The tanks preparing to go into action.
Washingtonians watched as the 3rd Cavalry led by Major George S. Patton marched down Pennsylvania Avenue brandishing naked sabers. Behind them came a machine gun detachment, the 12th and 34th Infantry, the 13th Engineers, and six tanks, their caterpillar treads methodically destroying the soft asphalt. Abruptly Major Patton- not known for his solicitude towards civilians- charged his troops right into the growing crowd of twenty-thousand civil service workers who had just come off work. J.F.

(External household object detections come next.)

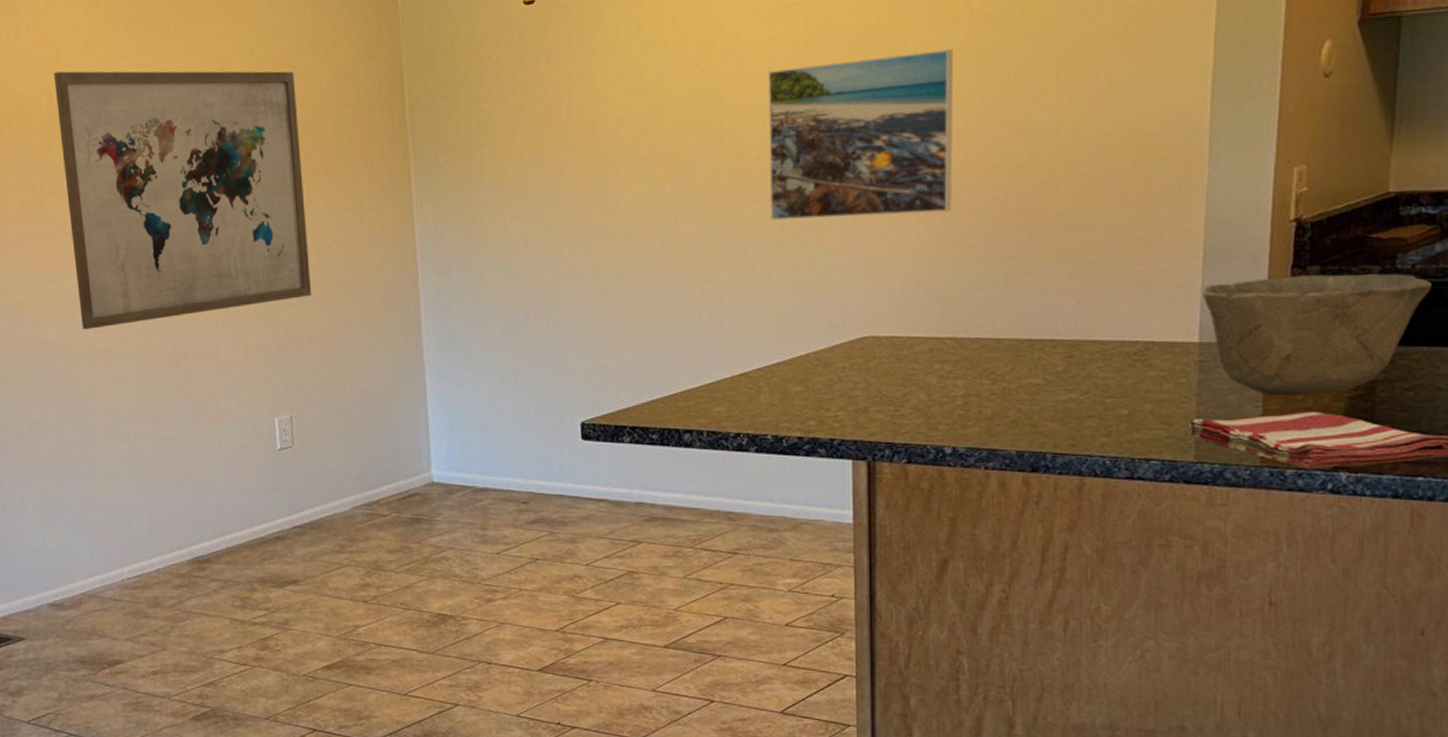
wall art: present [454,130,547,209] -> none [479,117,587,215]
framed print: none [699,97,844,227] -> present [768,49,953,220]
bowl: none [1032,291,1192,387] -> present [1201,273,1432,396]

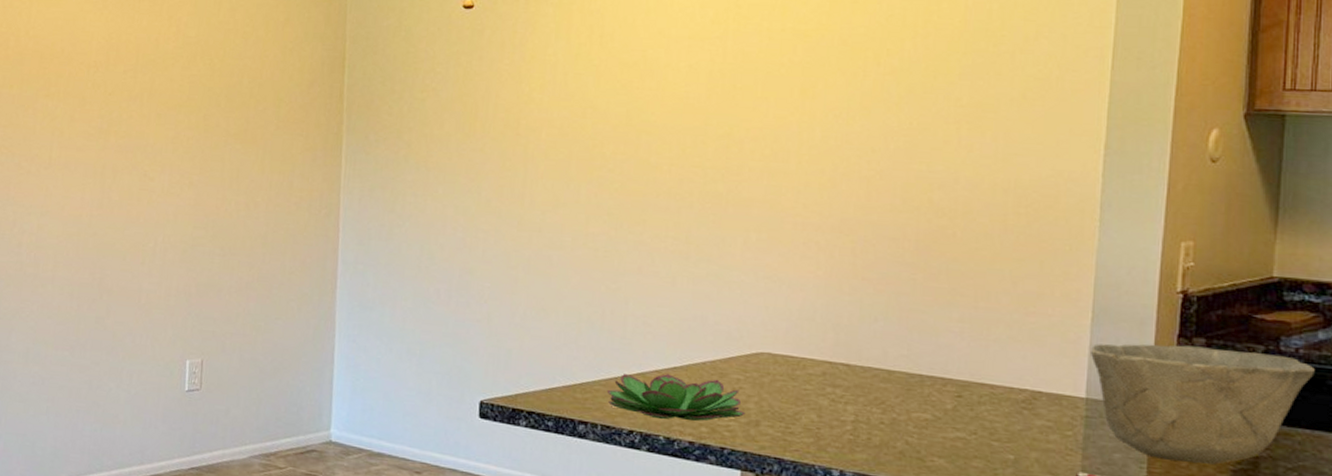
wall art: present [54,71,312,329] -> none [16,17,245,255]
succulent plant: none [710,370,853,418] -> present [606,374,746,421]
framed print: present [768,49,953,220] -> none [677,94,860,244]

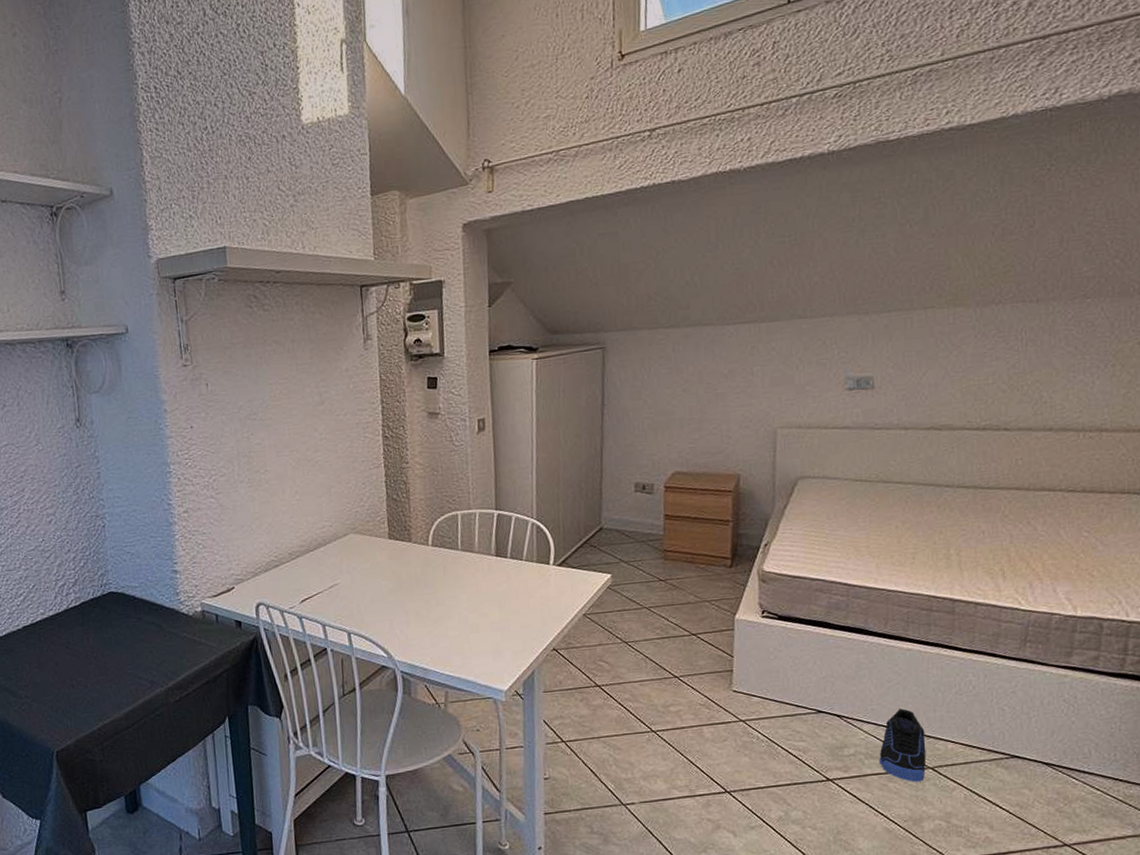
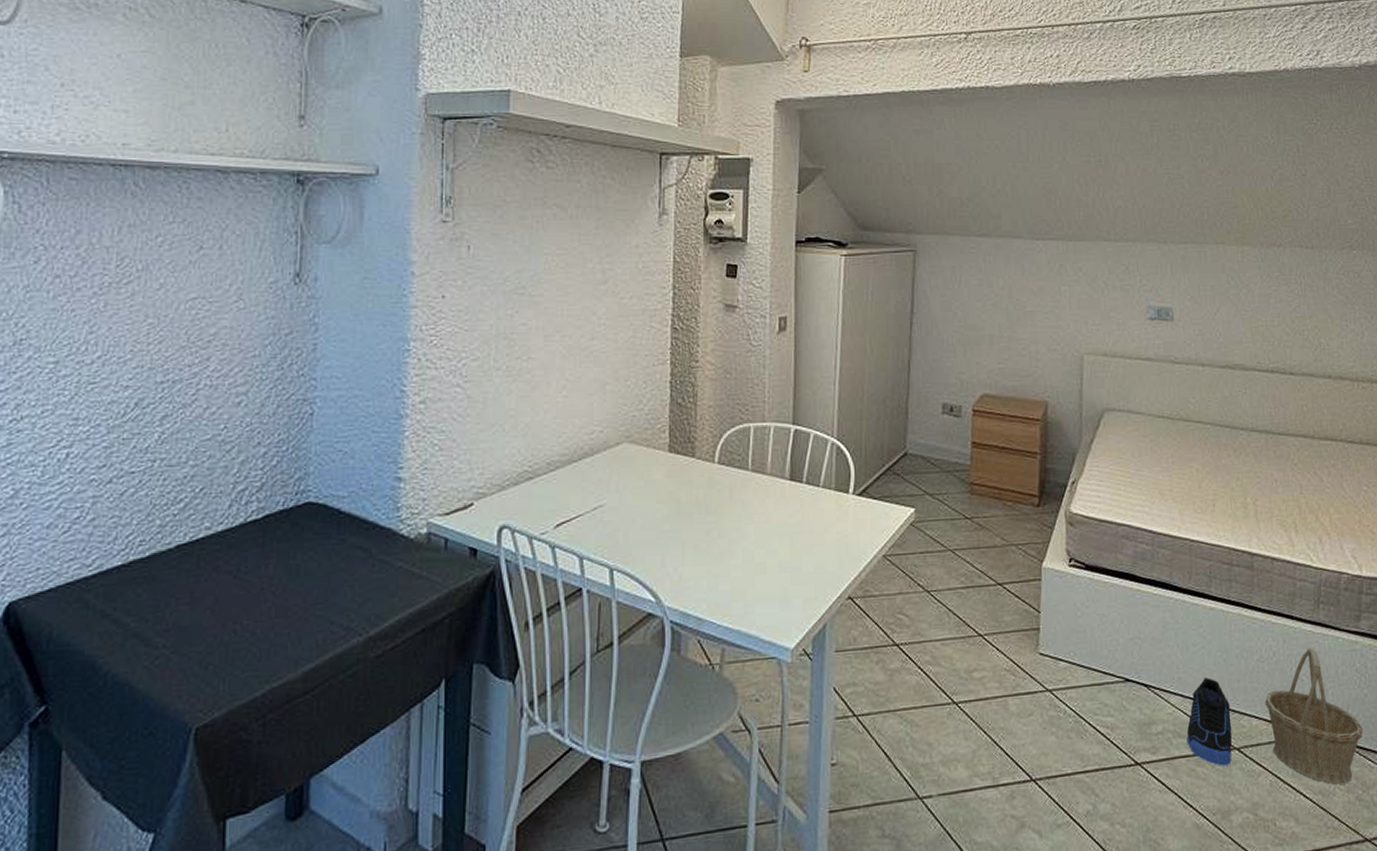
basket: none [962,681,1068,799] -> present [1265,648,1363,785]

Essary of the Baltimore Sun wrote that “thousands of unoffending people” were “ridden down indiscriminately”. Among those trampled were Senator Hiram Bingham of Connecticut. “Shame!” Shouted the spectators as they fled, at which point the cavalry finally turned on the hastily assembling veterans and charged again. The vets were stunned then furious. “Jesus!” cried one graying man- “If only we had guns!” The infantry came on the heels of the horsemen, pulling on gasmasks and throwing blue tear gas bombs. BEF women fled the camp, choking and clutching their children as they and their men retreated toward the Anacosta river. By 9 pm the refugees had withdrawn to the main Bonus Army camp and MacArthur was preparing to go in after them. General Glassford begged the general not to do it, calling a night attack the “height of stupidity. MacArthur was adamant and the police superintendent turned away.
Infantry in gas masks confronting BEF members
At this point the impossible happened- orders arrived from Hoover that “forbade any troops to cross the bridge [over the Anacostia] into the largest encampment of veterans.” The President had received reports about the debacle at Third and Pennsylvania and he was worried about the publicity in an election year. The orders were in sent in duplicate, but MacArthur merely declared to his aide that he was “too busy and did not want either himself or his staff bothered by people coming down and pretending to bring orders.” And so the attack went forward anyway- against the explicit instruction of the Commander in Chief. Again the veterans were gassed and a force of infantry advanced to attack the encampment. Vegetable gardens planted by BEF families were trampled and their makeshift homes were burned. The attack resulted in over a hundred casualties including two babies gassed to death- twelve-week old Bernard Meyers and an unnamed infant who had been born only a few hours earlier. The yachts of well-to-do Washingtonians cruised close to look at the show and watched as Major Patton led the final charge to rout the BEF. Among the men struck down by cavalry sabers was Joseph T. Angelino, who, on September 26, 1918, had won the Distinguished Service Cross in the Argonne Forest for saving the life of a young officer named George S. Patton Jr.
Eisenhower later wrote of his grave misgivings with the whole event. “The veterans, loyal Americans who had marched on Washington with perfectly legitimate grievances, were ragged, ill-fed, and felt themselves badly abused. To suddenly see the whole encampment going up in flames just added to the pity one had to feel for them. For the first time in my career I felt ashamed to be a member of the United States Army.”
The BEF camp burning
For the first time, but not the last.